Saved entries:

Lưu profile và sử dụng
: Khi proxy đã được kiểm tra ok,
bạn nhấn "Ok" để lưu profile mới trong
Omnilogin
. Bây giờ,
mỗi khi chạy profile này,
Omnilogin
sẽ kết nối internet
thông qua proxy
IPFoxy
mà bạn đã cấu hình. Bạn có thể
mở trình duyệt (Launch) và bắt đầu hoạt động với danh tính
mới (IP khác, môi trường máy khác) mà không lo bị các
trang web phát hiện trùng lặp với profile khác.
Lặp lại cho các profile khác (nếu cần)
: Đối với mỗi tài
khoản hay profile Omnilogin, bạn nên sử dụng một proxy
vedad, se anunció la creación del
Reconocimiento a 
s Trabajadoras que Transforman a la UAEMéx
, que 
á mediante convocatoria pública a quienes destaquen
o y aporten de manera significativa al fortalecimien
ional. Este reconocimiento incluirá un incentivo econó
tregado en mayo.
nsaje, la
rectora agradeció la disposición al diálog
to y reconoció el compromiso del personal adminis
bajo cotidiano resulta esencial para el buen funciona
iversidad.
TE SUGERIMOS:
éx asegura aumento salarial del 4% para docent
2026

WHAT IS EXPECTED: Bring together every line in the entries that holds the string "khác".

SOLUTION FOR THIS TASK:
mới (IP khác, môi trường máy khác) mà không lo bị các
trang web phát hiện trùng lặp với profile khác.
Lặp lại cho các profile khác (nếu cần)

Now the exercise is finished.